Dead Brands & Why We Love Them

Dead Brands & Why We Love Them

By Jim Campisano

Last week’s blog about the death of Pontiac was (and remains) wildly popular. The decision to kill the Wide-Track brand still rubs some people the wrong way. So I got to thinking: what about some of America’s other dead brands? Could any of them make a comeback in the 21st century? Why do we still love them so?

Plymouth: This is a division near and dear to my heart. My first car was a ’71 B5 blue Barracuda convertible. From the first Superbird I saw in 1970 to the gunmetal grey 340 ‘Cuda that was around the corner from my house as an adolescent, I knew these monsters could run with the best. One of my buddies had a ’70 440 6-bbl Super Track Pack GTX with the air grabber hood. With 4.10 gears and a 4-speed, we feared nothing. His brother had a 383 Sport Satellite and another guy we knew had a red ’67 GTX with a 440.

How could things go so wrong so fast? Brand-engineered junk piles in the late-‘70s, ’80s and ’90s destroyed a reputation built on indestructible family cars like the Valiant, Belvidere and Fury. The market changed, too. Cheap Asians econoboxes ate up the sizeable market share in the low-priced segment, while the bigger stuff was indistinguishable from what could be purchased from a Dodge dealer. I’ve read forum and Facebook posts exhorting Fiat Chrysler to bring back the Barracuda as a new high-performance ponycar, but really, what would be the point? As much as I love them, they never, ever sold well.

American Motors: This has less hope of a revival than Plymouth. What was great about AMC lives on as the Jeep brand today. AMC had some wonderful years, but was never able to sustain them and was always financially behind the 8-ball. Who wouldn’t kill for a two-seat AMX today? The Javelin, Hurst SC/Rambler and Rebel Machine were cool as well, and the all-wheel-drive passenger cars set the tone for most of what middle America is driving today. To the status-conscious general public, AMC was synonymous with tragically un-hip.

Mercury: This was a brand that needed to be euthanized and it probably should have happened 10 years sooner. Even the people working at the Blue Oval derided it as a Ford with a piece of chrome on it. Wasn’t always the case. Time was Mercurys had their own engines, unique styling, and distinctive personalities: There was the ’69 Marauder with the flat-black decklid and the ’70-71 Cyclone GT with that trident grille and hideaway headlights. The ’67 Cougar, though based on the Mustang, was marketed in a completely different way and had an upscale look and feel that made it the division’s most successful new car ever. Their big cars were baby Lincolns, perfect for the person who could afford more than a Ford, but couldn’t (or wouldn’t) step up to that top-tier brand.

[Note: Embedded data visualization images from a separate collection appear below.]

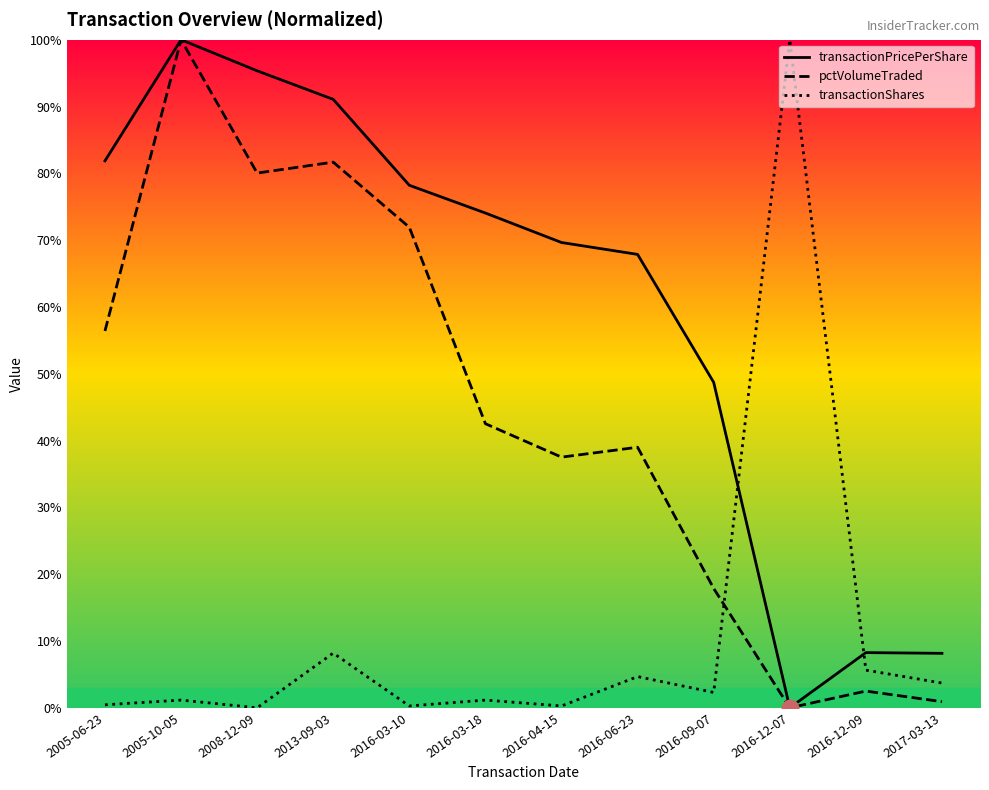

True or false: transactionShares has a value of 0.2 at 2016-03-10.

False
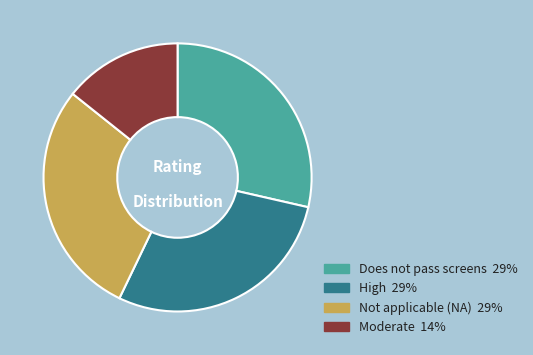

Does any single category account for the majority?

No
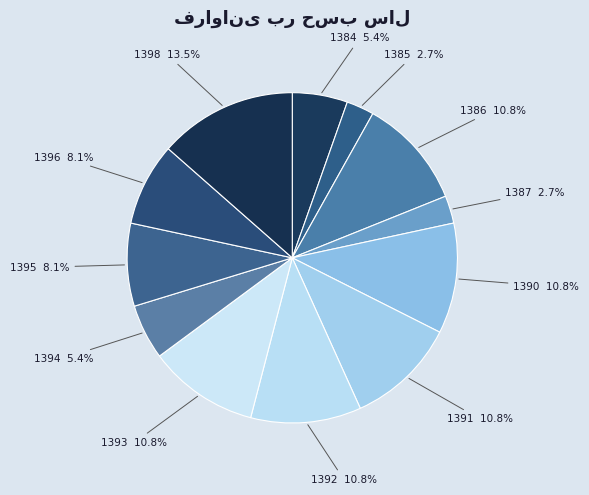

How many slices are in this pie chart?

12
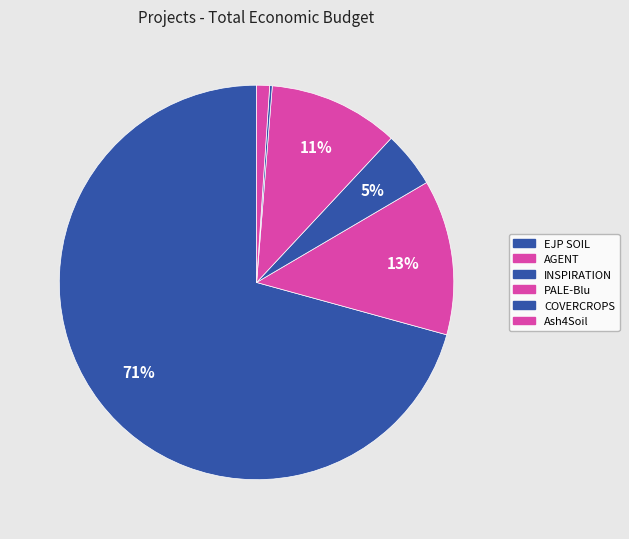

How much of the chart is everything except COVERCROPS?

99.8%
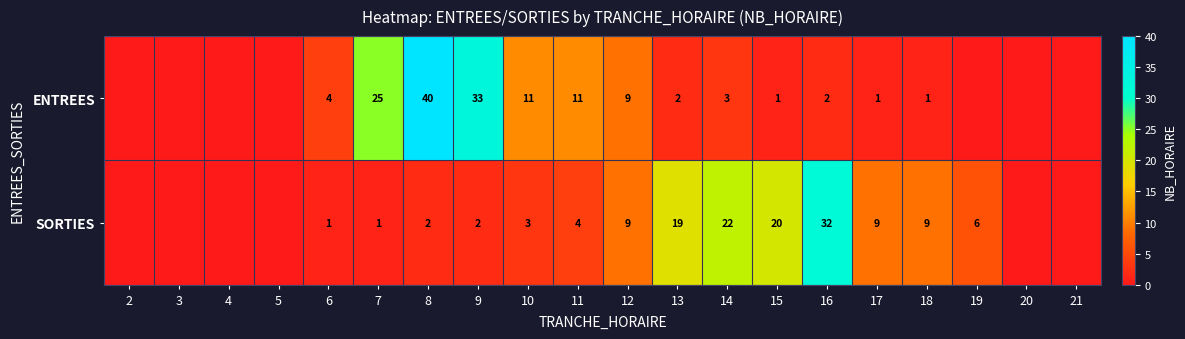

What is the difference between the highest and lowest values at 13?

17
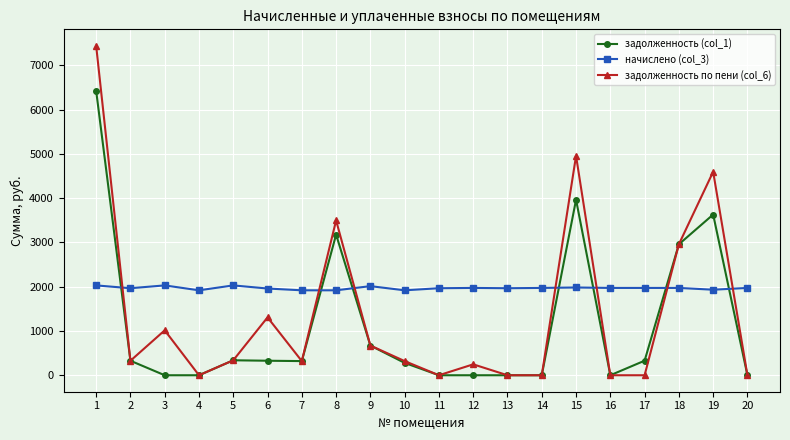

What are all the series names shown in the legend?

задолженность (col_1), начислено (col_3), задолженность по пени (col_6)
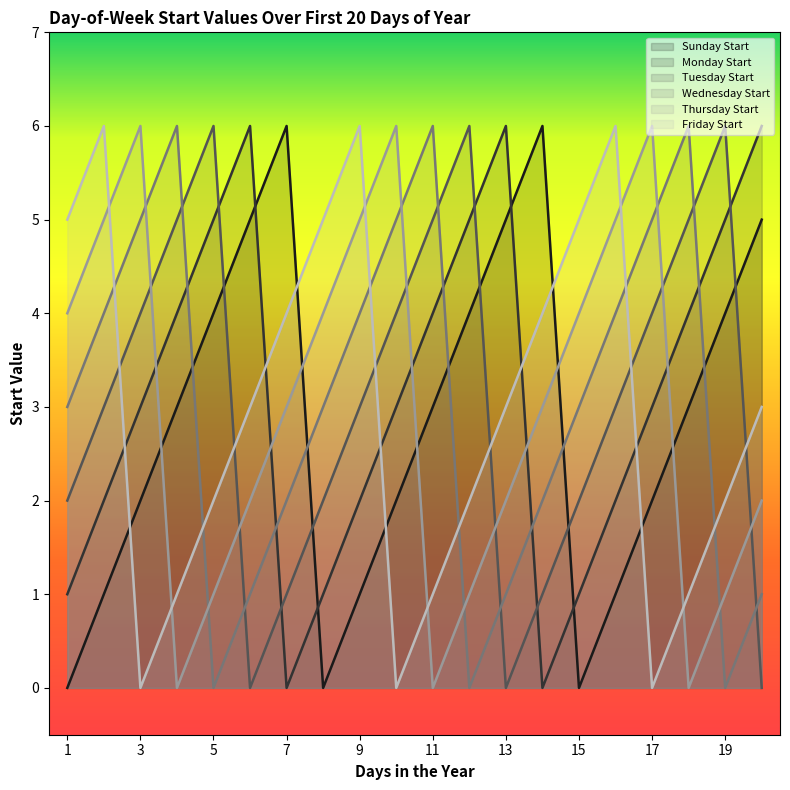

How many lines are shown in the chart?

6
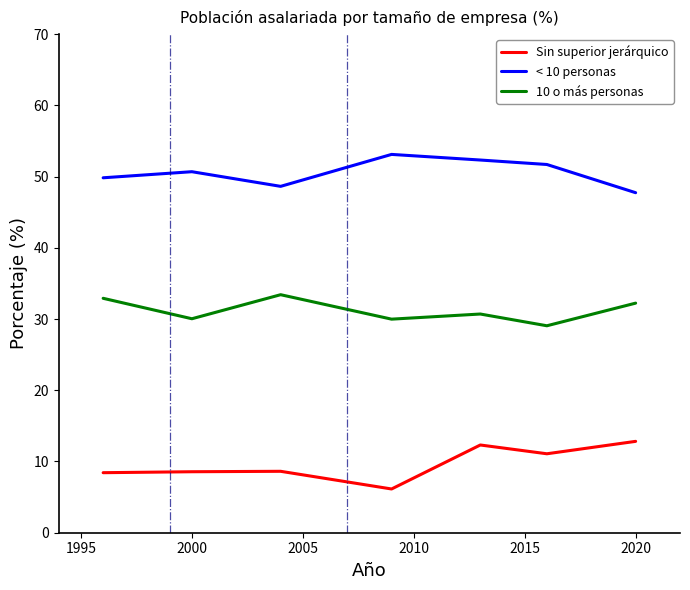

Rank the series by their maximum value, from highest to lowest.

< 10 personas, 10 o más personas, Sin superior jerárquico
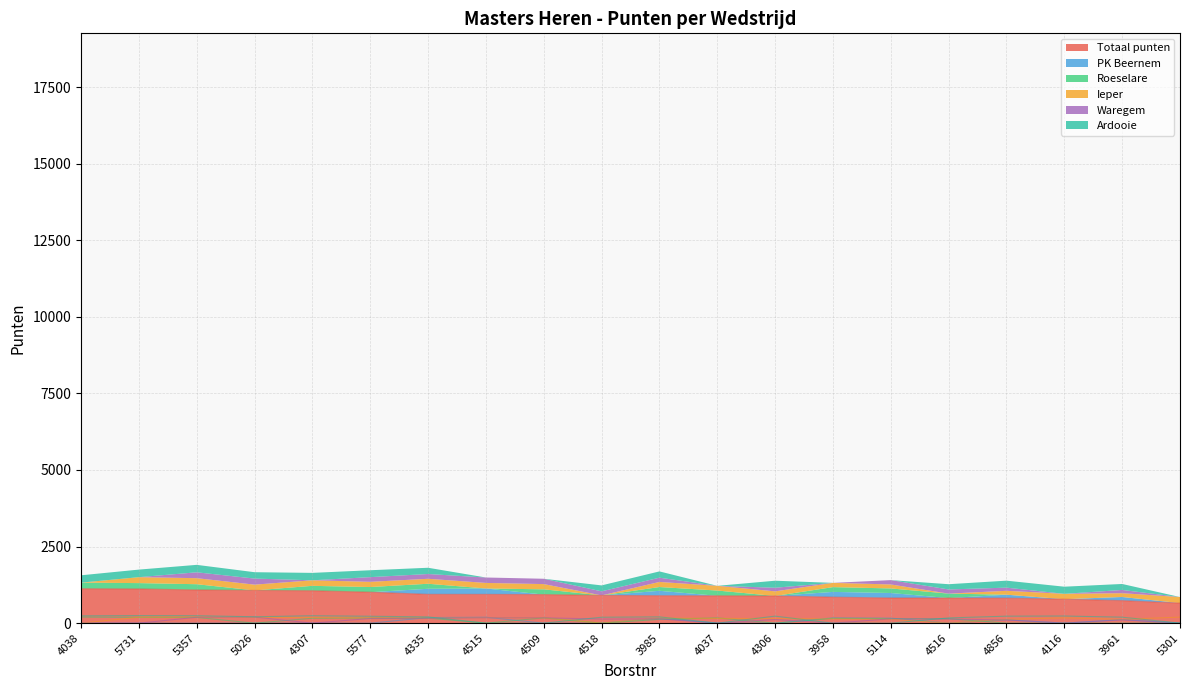

What is the label of the 10th point from the left?

4518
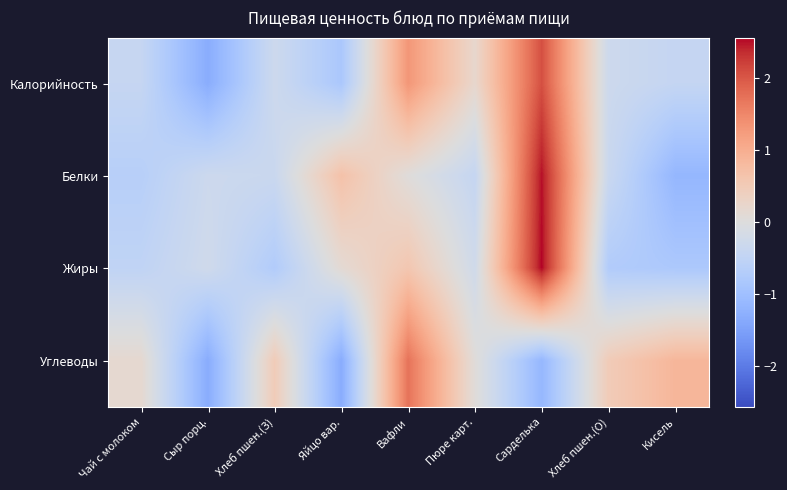

At which category is the sum across all series the highest?

Сарделька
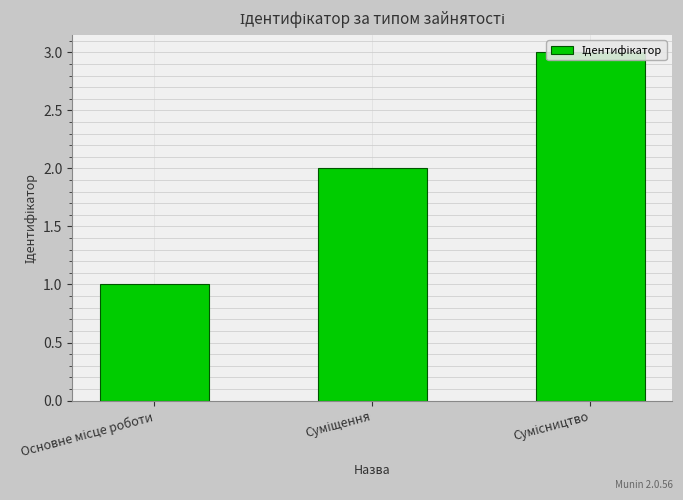

What is the change in value from Основне місце роботи to Суміщення?

+1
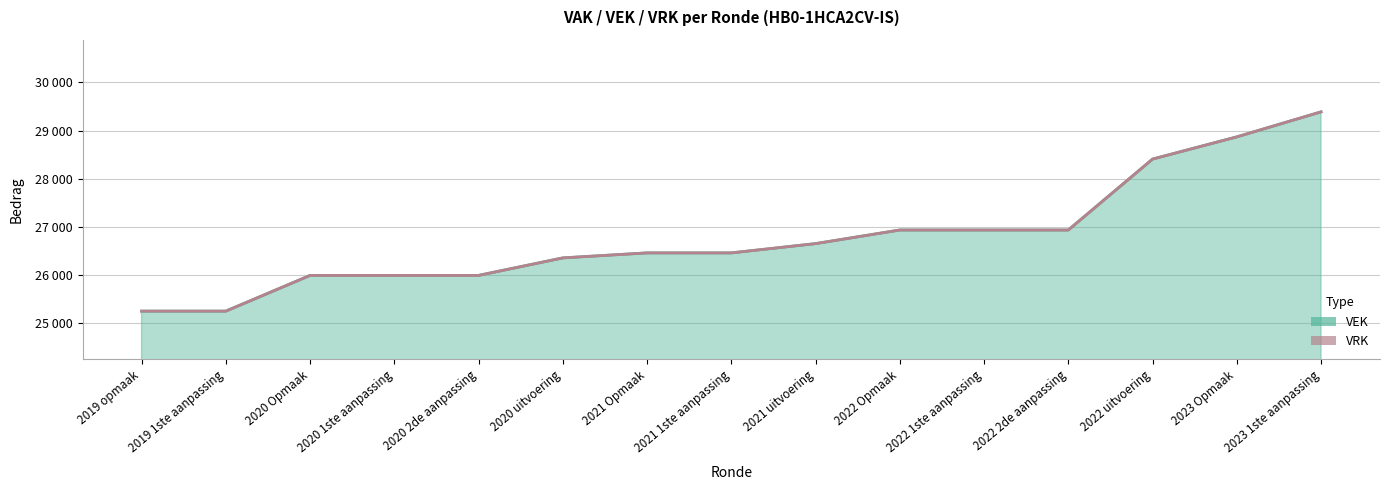

What is the difference between the values at 2020 1ste aanpassing and 2021 uitvoering?

661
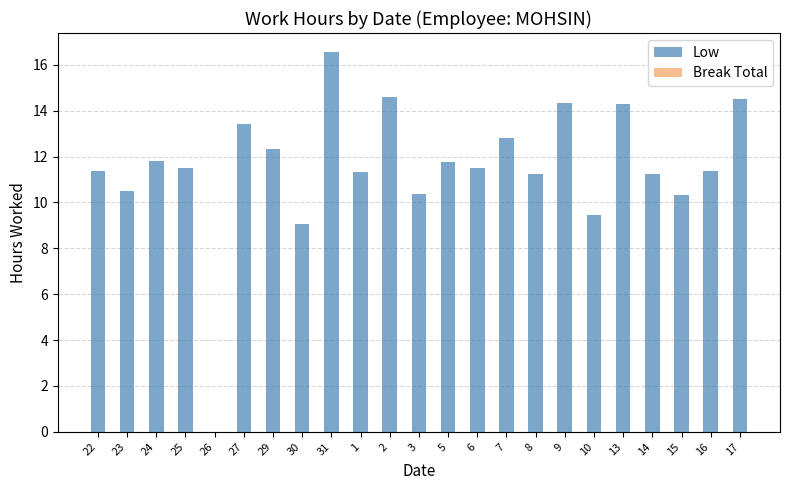

How many series are shown in this chart?

1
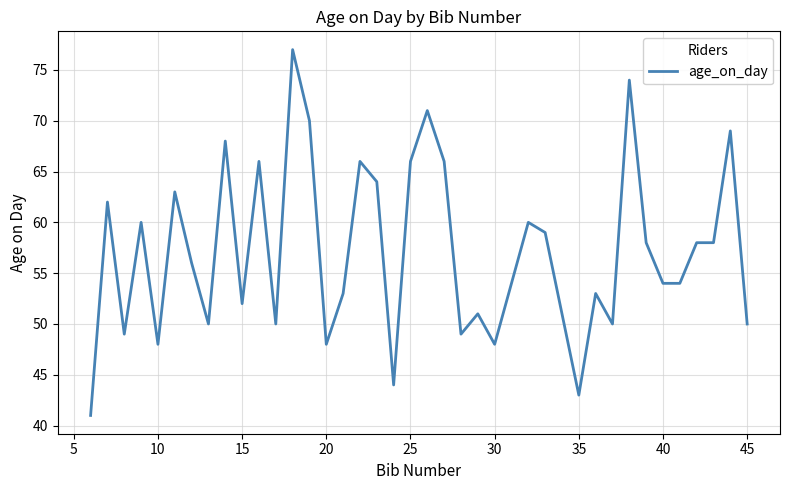

What is the maximum value shown in the chart?

77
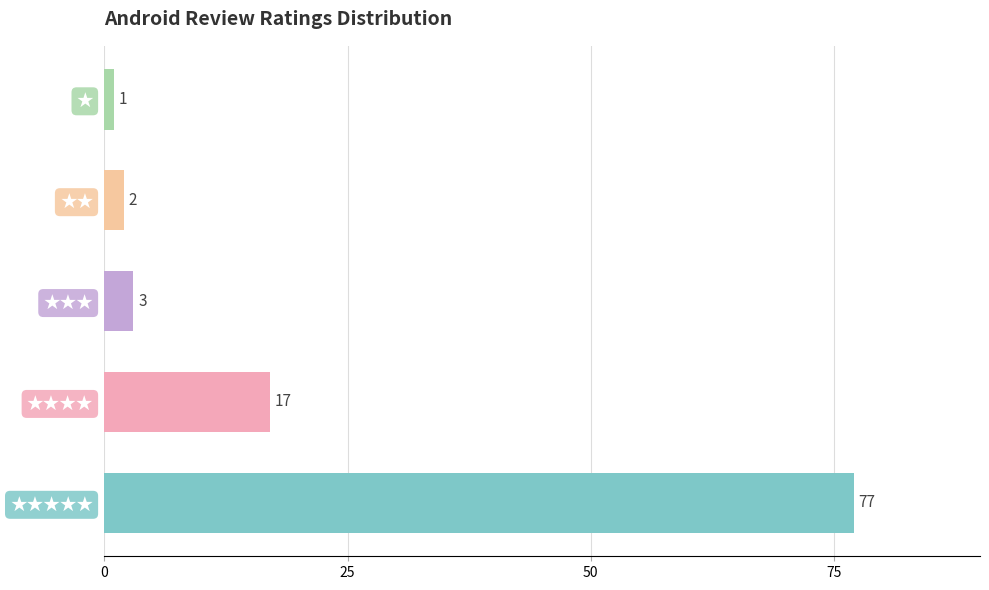

What is the greatest value displayed?

77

Then it all fell apart. Ford stopped investing in the brand and its high-end accouterments eventually became standard on virtually every economy car. Until the end they were smooth, comfy cruisers but fake convertible tops and wire wheel covers slaughtered whatever was left of its reputation. You know your brand is in trouble when your customers think Buicks are for young whipper-snappers.

Can you imagine trying to sell the sporty front-drive Cougar in the same showroom as a Grand Marquis. I can just picture the salesman approaching a 20-something: “That Cougar’s nice, but this here Grand Marquis Brougham with velour, the carriage roof and whitewalls is much larger! And for only a few dollars more a month … ” Er, no thanks.

There was no Pontiac-style outrage when Ford killed its winged messenger division.

Oldsmobile: How do you go from selling over a million units a year to out of business less than 20 years later? You have to really work at it. GM’s “technology division,” the one that gave us the Rocket V-8, the front-drive Toronado, turbocharging and the 4-4-2 morphed into the Silhouette minivan, the Calais, Alero, Achieva, etc. I remember how proud I was cruising top-down in my red 88 convertible in the ’80s. It was an over-the-top statement of cool, even with me at the helm. This is a feeling I’m certain no one ever felt driving a Firenza. The ’95-up Aurora was too little too late.

Any brands you’d like to see brought back from the dead?